Exercise:
Reproduce the following lines verbatim, leaving out the pictures.

Available data:
____

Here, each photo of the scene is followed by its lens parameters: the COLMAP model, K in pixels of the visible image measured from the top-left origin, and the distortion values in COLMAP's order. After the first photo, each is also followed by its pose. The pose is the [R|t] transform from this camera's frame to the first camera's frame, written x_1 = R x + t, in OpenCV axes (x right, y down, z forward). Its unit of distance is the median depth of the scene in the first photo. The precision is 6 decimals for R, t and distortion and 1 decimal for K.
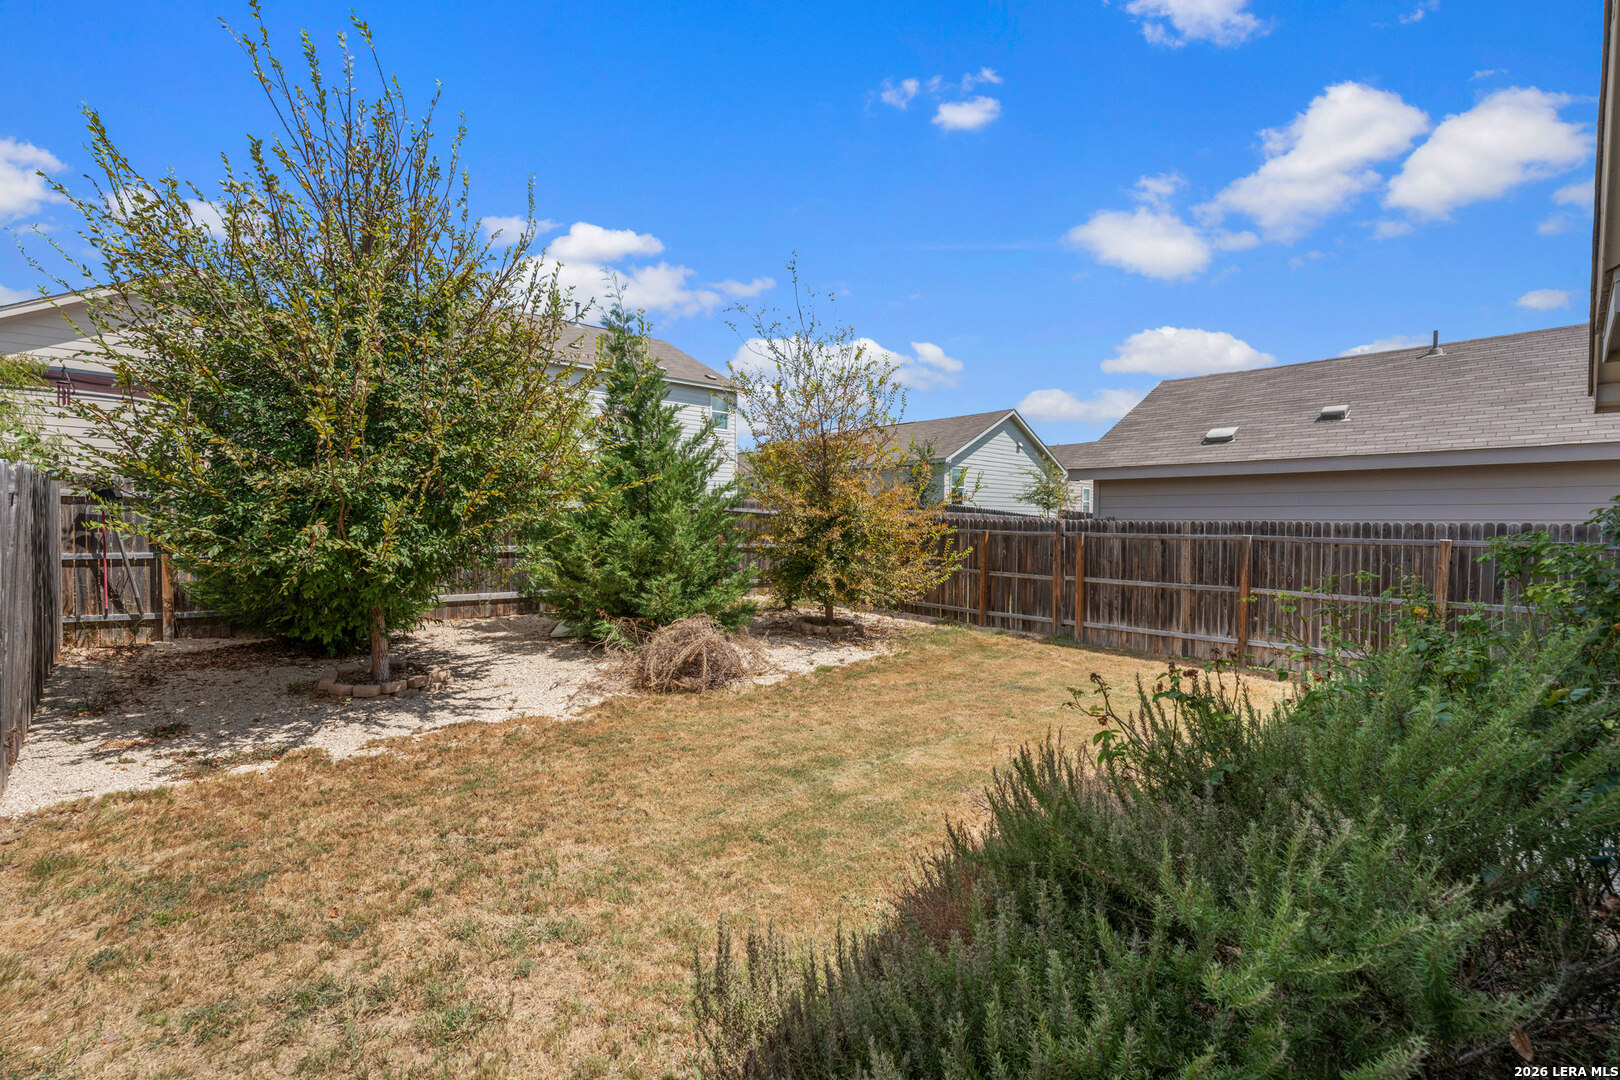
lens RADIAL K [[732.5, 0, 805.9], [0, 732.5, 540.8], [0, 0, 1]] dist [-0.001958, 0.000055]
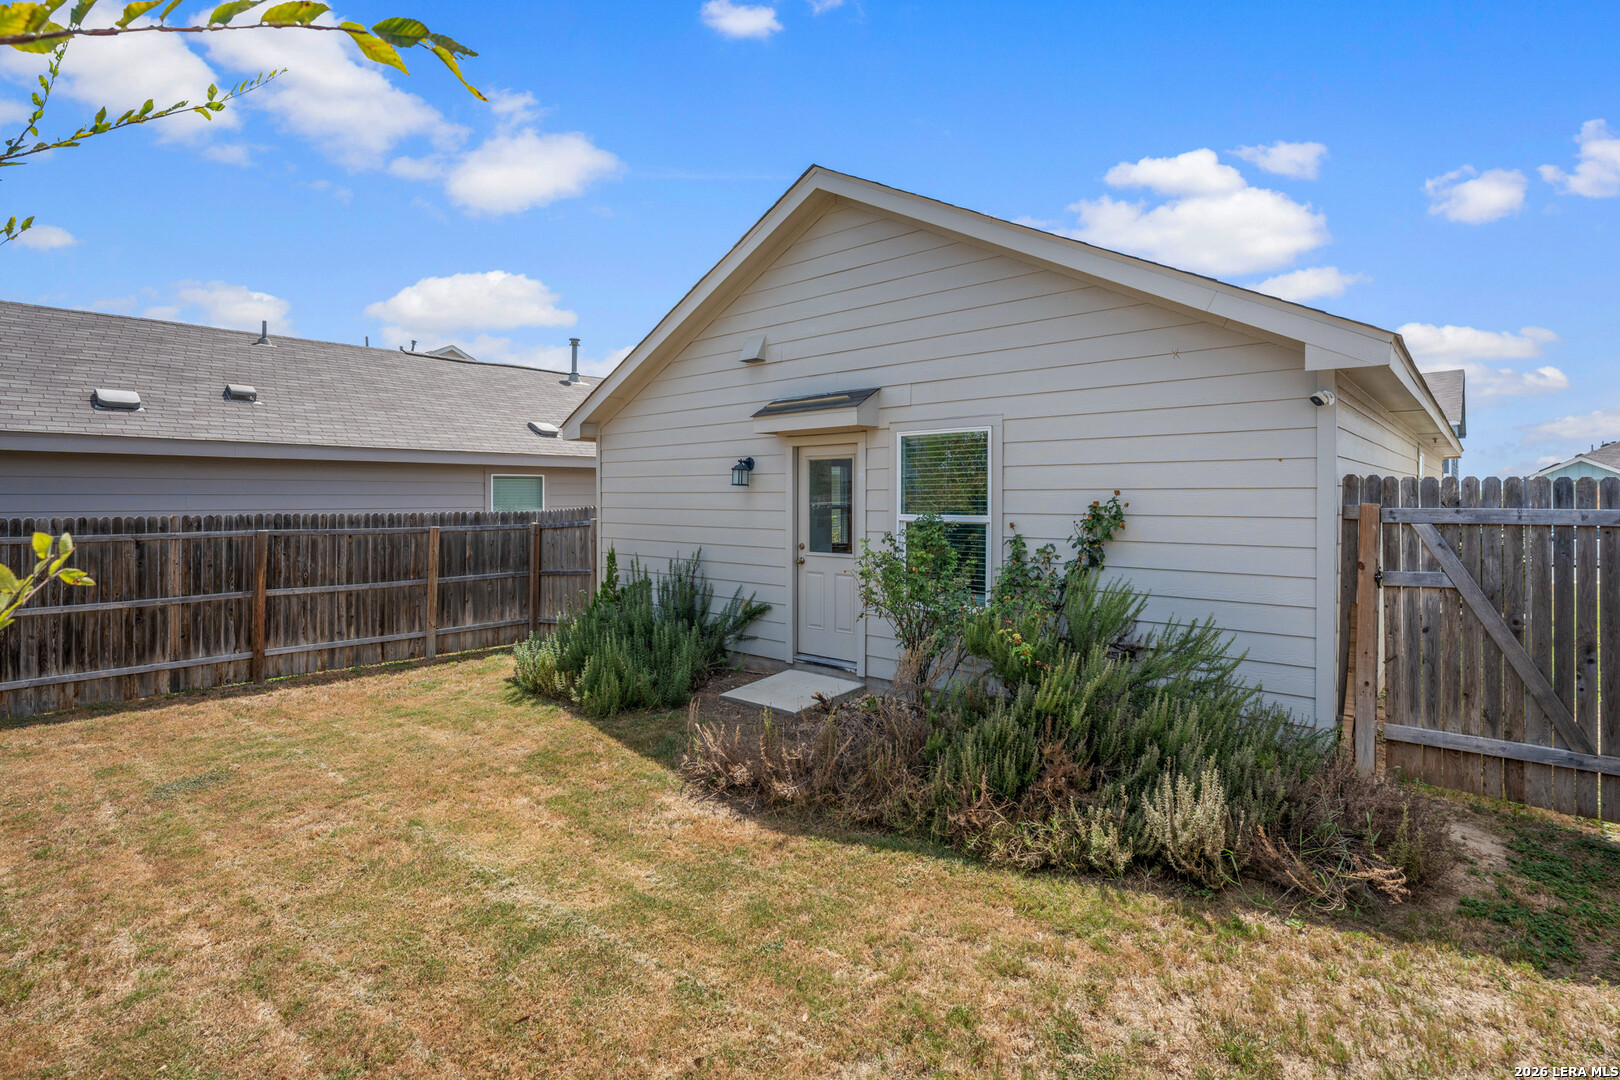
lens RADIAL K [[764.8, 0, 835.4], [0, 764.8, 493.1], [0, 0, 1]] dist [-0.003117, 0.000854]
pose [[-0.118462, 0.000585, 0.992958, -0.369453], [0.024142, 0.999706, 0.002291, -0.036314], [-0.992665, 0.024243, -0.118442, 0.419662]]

____

Answer section:
Here, each photo of the scene is followed by its lens parameters: the COLMAP model, K in pixels of the visible image measured from the top-left origin, and the distortion values in COLMAP's order. After the first photo, each is also followed by its pose. The pose is the [R|t] transform from this camera's frame to the first camera's frame, written x_1 = R x + t, in OpenCV axes (x right, y down, z forward). Its unit of distance is the median depth of the scene in the first photo. The precision is 6 decimals for R, t and distortion and 1 decimal for K.
lens RADIAL K [[732.5, 0, 805.9], [0, 732.5, 540.8], [0, 0, 1]] dist [-0.001958, 0.000055]
lens RADIAL K [[764.8, 0, 835.4], [0, 764.8, 493.1], [0, 0, 1]] dist [-0.003117, 0.000854]
pose [[-0.118462, 0.000585, 0.992958, -0.369453], [0.024142, 0.999706, 0.002291, -0.036314], [-0.992665, 0.024243, -0.118442, 0.419662]]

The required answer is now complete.